Türk Hava Yolları özel hayatımın büyük bir bölümünü kapsıyor. Fazla program yapamıyorum. Olağanüstü bir durum olabilir endişesiyle iş yerimden pek fazla uzaklaşamıyorum. 24 saat de telefonum açık olmak zorunda. Yaklaşık 13 saat şirkette kalıyorum. Sürekli bir 'acaba' ile yaşamak zorundasınız. İşimizi sıfır hata ile yapmak her şeyin önünde geliyor. Uçuş güvenliği açısından yapılması gereken en iyi ne varsa onu yapmaya çalışıyoruz. Son yıllarda kaza oranları çok düştü. Artık uçakları düşürmek de o kadar kolay değil. Bir günde Türk Hava Yolları'nın 1100 uçağı kalkıyor. 17 şirket var ve hepsinin problemleriyle ilgileniyoruz. Artık gün bize yetmemeye başlayınca, birazcık özel hayattan da almaya başlıyoruz. Pazar gününü özellikle ailemle geçirmeye çalışıyorum. Kızım İTÜ'de iç mimarlık; iki numaralı oğlum Maltepe Üniversitesi'nde Halkla İlişkiler okuyor. Üç numara, bu sene lise sona geçti. Dört numaralı kızım ise, dördüncü sınıfa geçti. Bir yazlığımız var, zaman buldukça oraya gidip dinleniyoruz. Yazları mutlaka Rize'ye giderim. Çocukluğum Rize'de geçtiği için benim açımdan da iyi bir dinlenme alanı oluyor.

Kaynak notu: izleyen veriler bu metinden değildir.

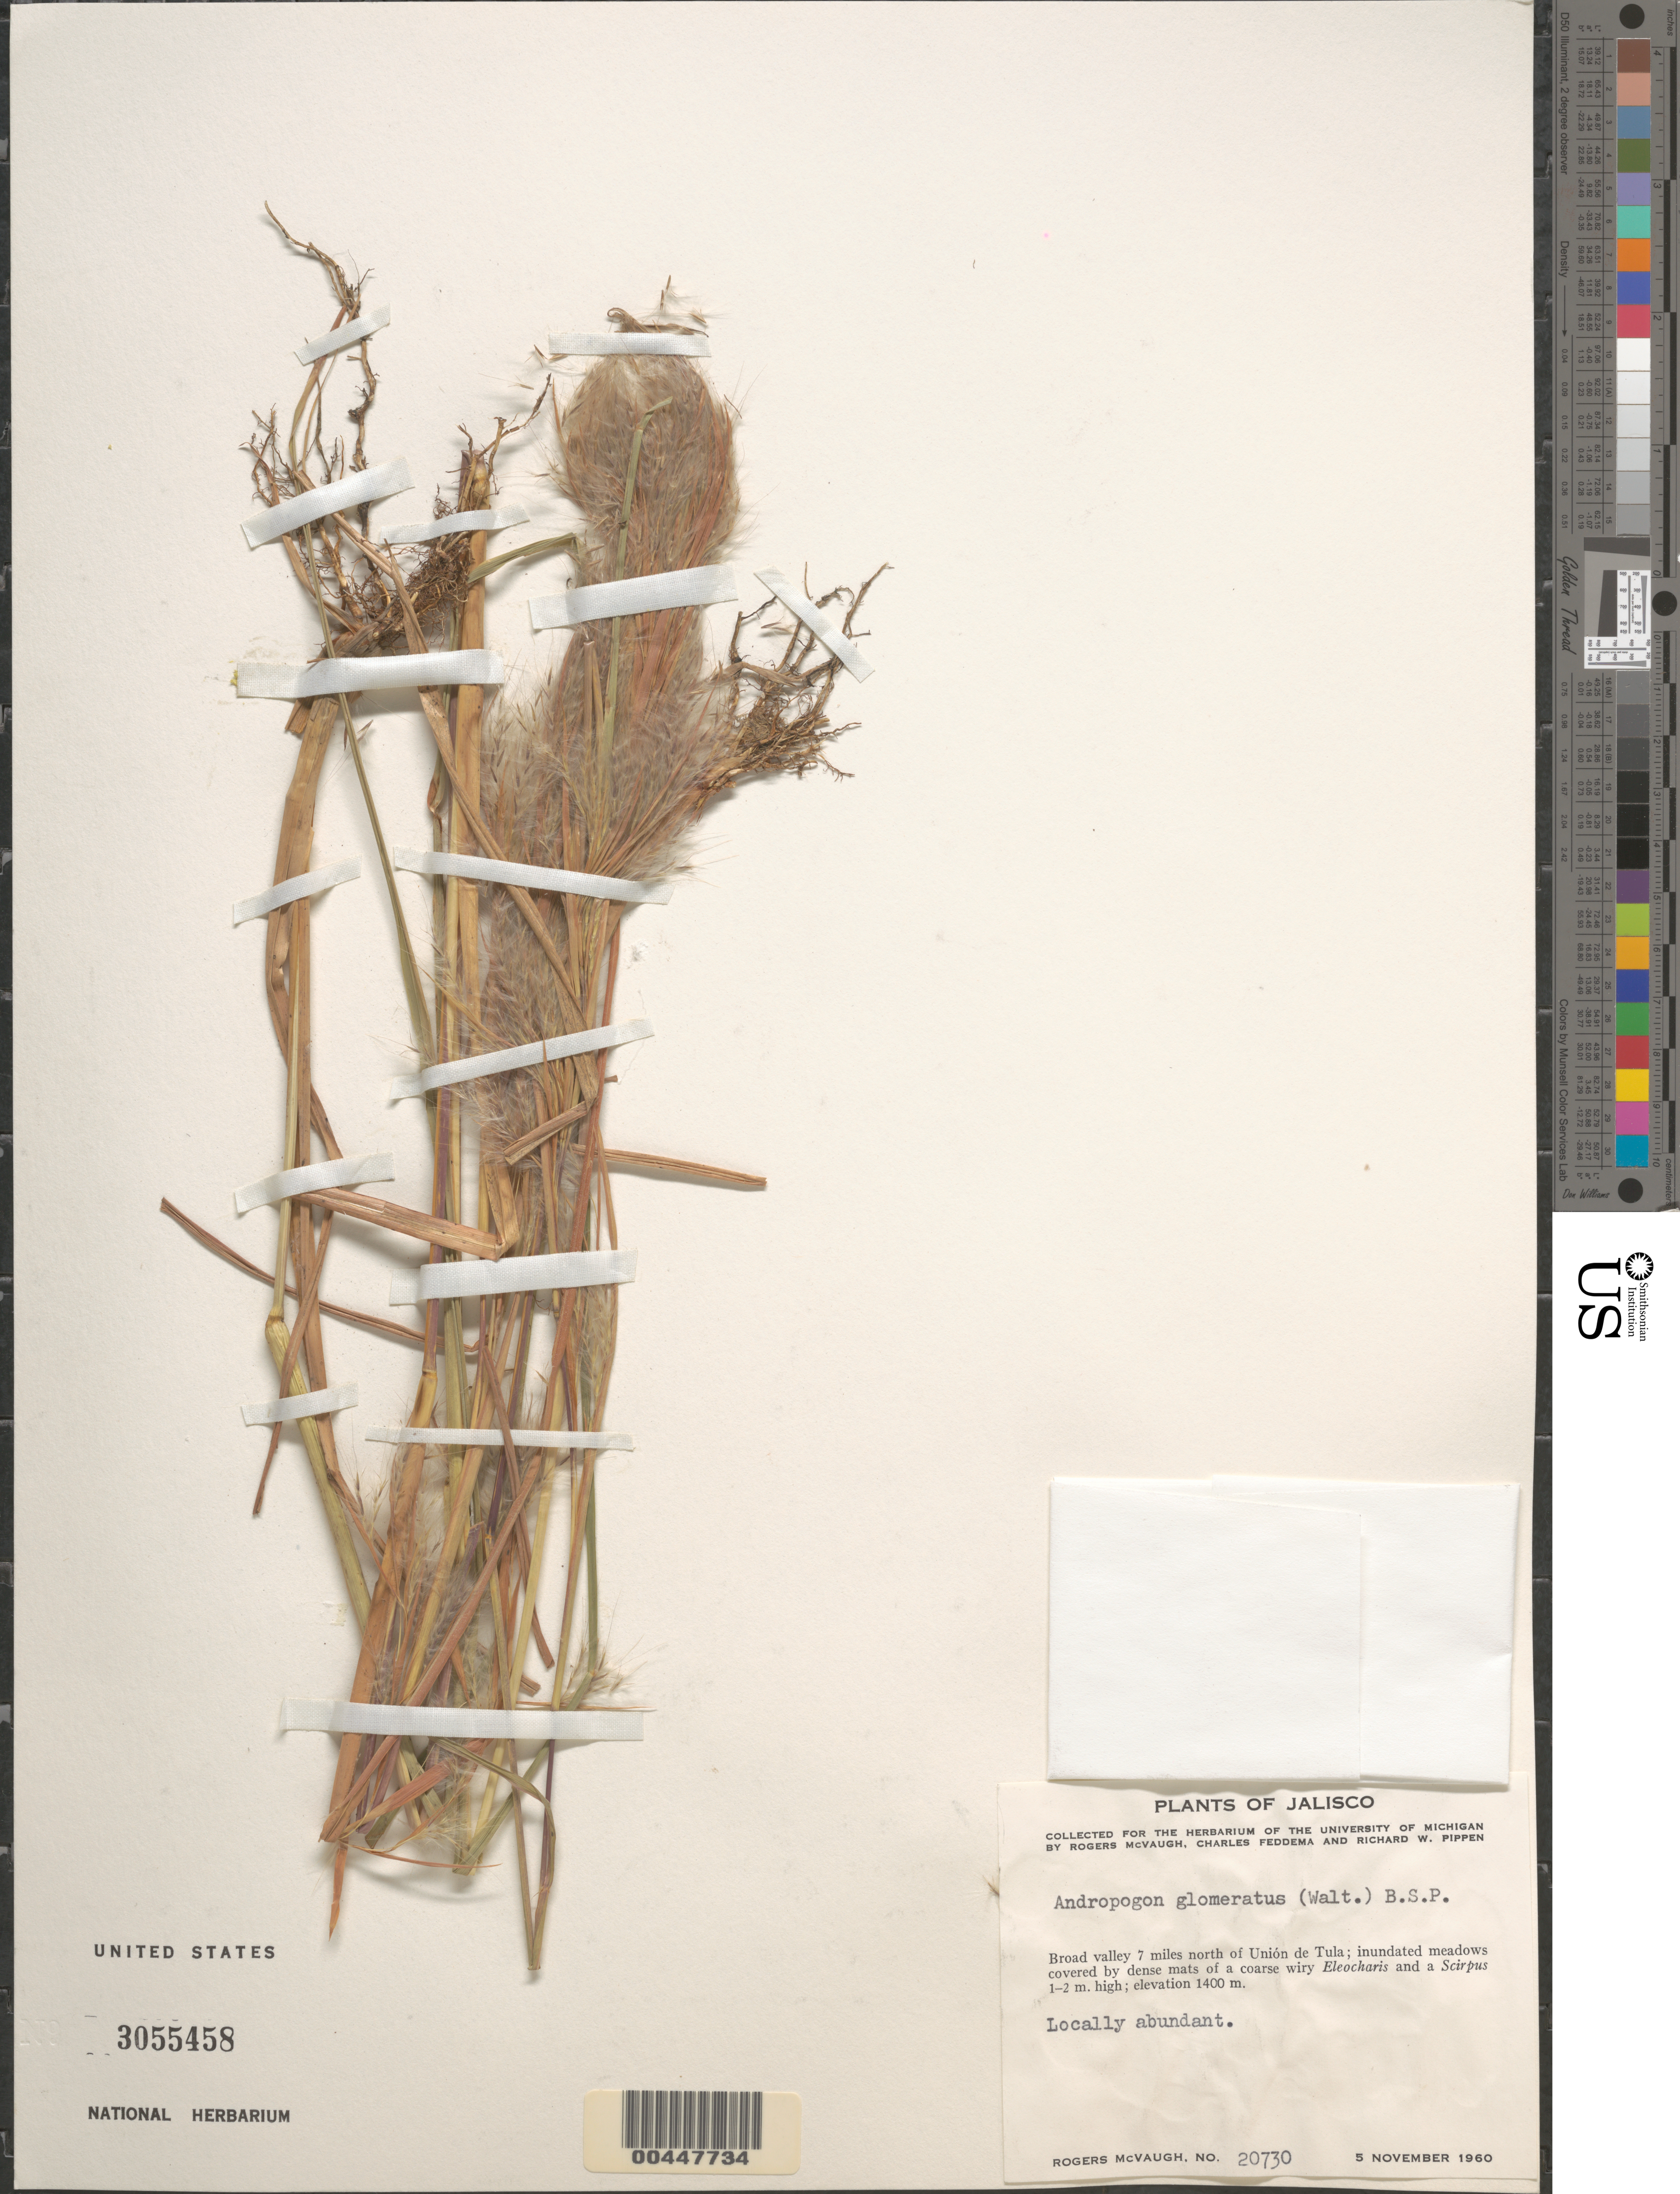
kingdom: Plantae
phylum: Tracheophyta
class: Liliopsida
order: Poales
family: Poaceae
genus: Andropogon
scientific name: Andropogon glomeratus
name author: (Walter) Britton, Stearns & Poggenb.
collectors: R. McVaugh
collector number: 20730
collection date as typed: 5 Nov 1960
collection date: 1960-11-05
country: Mexico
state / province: Jalisco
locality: Broad valley 7 mi N of Unión de Tula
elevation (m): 1400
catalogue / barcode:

- Fotoğrafa olan ilginiz nasıl başladı?
Fotoğrafa olan merakım, orta üçüncü sınıftan beridir devam ediyor. O yaşlarda bir arkadaşımız okula fotoğraf makinesi getirmişti. Benim de çok hoşuma gitmişti. Acaba benim de öyle bir makinem olabilir mi diye düşünmüştüm. Daha sonrasında bir tane makine aldım ama çekmesi çok zordu. Toplamda 12 tane pozu vardı. Sonrasında 36 pozluk fotoğraf makinesi aldım. Liseye başladığımda ise kendimi geliştirerek Nikkon marka fotoğraf makinesi aldım. Hemen bitişiğimizde bir fotoğrafçı vardı. Onunla sürekli sohbet eder, fotoğrafla ilgili birçok şey öğrenirdim. Uzun zaman fotoğraf çektim. Özellikle manzara çekimlerinde epeyce arşivim oldu. Aynı zamanda video çekimine de merak saldım. Fakat son zamanlarda çok yoğun çalıştığımdan dolayı fırsat bulamıyorum. Eskiden biz teknolojiyi Doğu Bank'tan takip ediyorduk. Günümüzde ise, herkes internetten takip etmeye başladı. İletişime dair her türlü araç ve gereç, artık ülkemizin her yerinde satılıyor. Bugün herkesin elinde akıllı telefon var. Gizli saklı diye bir olgu kalmadı. Herkes her türlü görüntüye anında ulaşabiliyor ve onu yayabiliyor.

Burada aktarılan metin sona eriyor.